[Collected data entries]
--------------------------------------------------

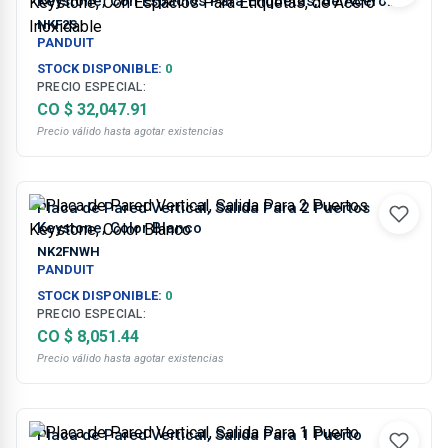
Keystone, Con Espacios Para Etiquetas, de Acero
Inoxidable
NKF2S
PANDUIT
STOCK DISPONIBLE:
0
PRECIO ESPECIAL:
CO $ 32,047.91
Precio válido hasta agotar existencias
Placa de Pared Vertical, Salida Para 2 Puertos
Keystone, Color Blanco
NK2FNWH
PANDUIT
STOCK DISPONIBLE:
0
PRECIO ESPECIAL:
CO $ 8,051.44
Precio válido hasta agotar existencias
Placa de Pared Vertical, Salida Para 1 Puerto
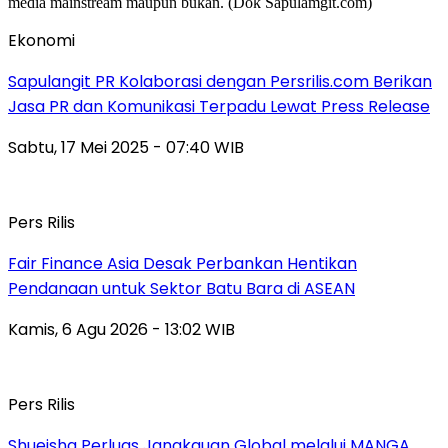
Ekonomi
Sapulangit PR Kolaborasi dengan Persrilis.com Berikan
Jasa PR dan Komunikasi Terpadu Lewat Press Release
Sabtu, 17 Mei 2025 - 07:40 WIB
Pers Rilis
Fair Finance Asia Desak Perbankan Hentikan
Pendanaan untuk Sektor Batu Bara di ASEAN
Kamis, 6 Agu 2026 - 13:02 WIB
Pers Rilis
Shueisha Perluas Jangkauan Global melalui MANGA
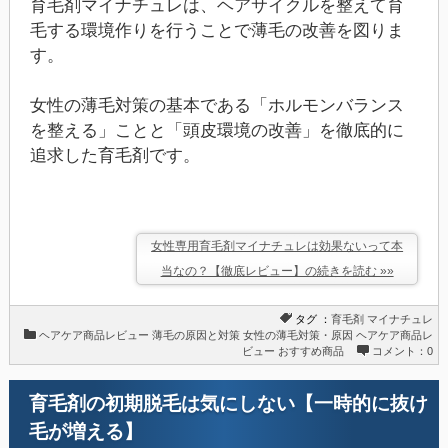
育毛剤マイナチュレは、ヘアサイクルを整えて育
毛する環境作りを行うことで薄毛の改善を図りま
す。
女性の薄毛対策の基本である「ホルモンバランス
を整える」ことと「頭皮環境の改善」を徹底的に
追求した育毛剤です。
女性専用育毛剤マイナチュレは効果ないって本
当なの？【徹底レビュー】の続きを読む »»
タグ ：
育毛剤
マイナチュレ
ヘアケア商品レビュー
薄毛の原因と対策
女性の薄毛対策・原因
ヘアケア商品レ
ビュー
おすすめ商品
コメント：0
育毛剤の初期脱毛は気にしない【一時的に抜け
毛が増える】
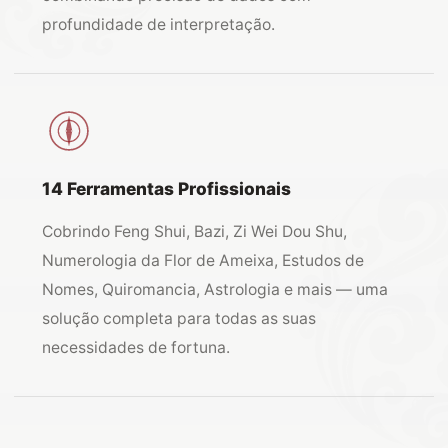
profundidade de interpretação.
14 Ferramentas Profissionais
Cobrindo Feng Shui, Bazi, Zi Wei Dou Shu,
Numerologia da Flor de Ameixa, Estudos de
Nomes, Quiromancia, Astrologia e mais — uma
solução completa para todas as suas
necessidades de fortuna.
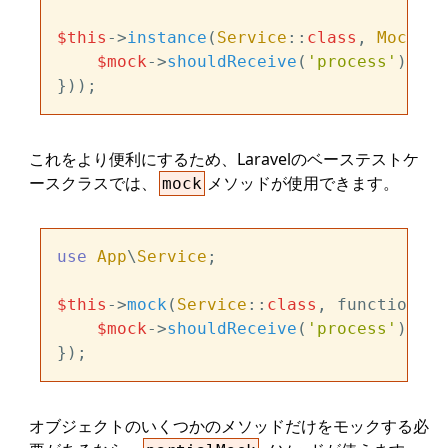
$this
->
instance
(
Service
::
class
, 
Mockery
$mock
->
shouldReceive
(
'process'
)->
on
これをより便利にするため、Laravelのベーステストケ
ースクラスでは、
メソッドが使用できます。
mock
use
App
\
Service
;

$this
->
mock
(
Service
::
class
, function (
$
$mock
->
shouldReceive
(
'process'
)->
on
オブジェクトのいくつかのメソッドだけをモックする必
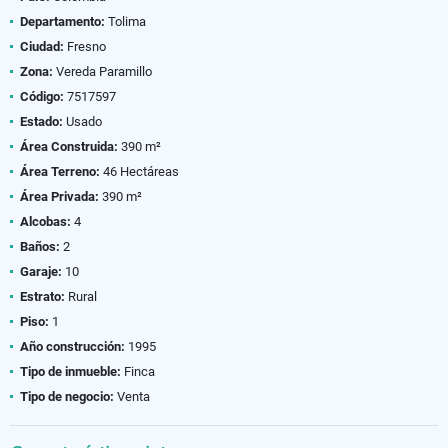
Departamento:
Tolima
Ciudad:
Fresno
Zona:
Vereda Paramillo
Código:
7517597
Estado:
Usado
Área Construida:
390 m²
Área Terreno:
46 Hectáreas
Área Privada:
390 m²
Alcobas:
4
Baños:
2
Garaje:
10
Estrato:
Rural
Piso:
1
Año construcción:
1995
Tipo de inmueble:
Finca
Tipo de negocio:
Venta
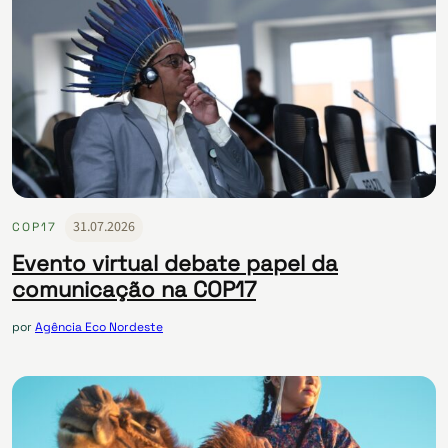
31.07.2026
COP17
Evento virtual debate papel da
comunicação na COP17
por
Agência Eco Nordeste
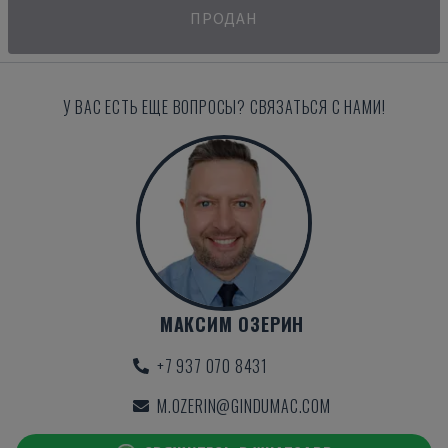
ПРОДАН
У ВАС ЕСТЬ ЕЩЕ ВОПРОСЫ? СВЯЗАТЬСЯ С НАМИ!
МАКСИМ ОЗЕРИН
+7 937 070 8431
M.OZERIN@GINDUMAC.COM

--------------------------------------------------

▶ [EXERCISE BRIEF] Going by the entries above, repeat exactly the lines that start at the line with "Sabtu, 17 Mei 2025 - 07:40 WIB" and go on through the line with "Nomes, Quiromancia, Astrologia e mais — uma". Pictures are not part of the copy.

▶ [FINAL ANSWER]
Sabtu, 17 Mei 2025 - 07:40 WIB
Pers Rilis
Fair Finance Asia Desak Perbankan Hentikan
Pendanaan untuk Sektor Batu Bara di ASEAN
Kamis, 6 Agu 2026 - 13:02 WIB
Pers Rilis
Shueisha Perluas Jangkauan Global melalui MANGA
育毛剤マイナチュレは、ヘアサイクルを整えて育
毛する環境作りを行うことで薄毛の改善を図りま
す。
女性の薄毛対策の基本である「ホルモンバランス
を整える」ことと「頭皮環境の改善」を徹底的に
追求した育毛剤です。
女性専用育毛剤マイナチュレは効果ないって本
当なの？【徹底レビュー】の続きを読む »»
タグ ：
育毛剤
マイナチュレ
ヘアケア商品レビュー
薄毛の原因と対策
女性の薄毛対策・原因
ヘアケア商品レ
ビュー
おすすめ商品
コメント：0
育毛剤の初期脱毛は気にしない【一時的に抜け
毛が増える】
profundidade de interpretação.
14 Ferramentas Profissionais
Cobrindo Feng Shui, Bazi, Zi Wei Dou Shu,
Numerologia da Flor de Ameixa, Estudos de
Nomes, Quiromancia, Astrologia e mais — uma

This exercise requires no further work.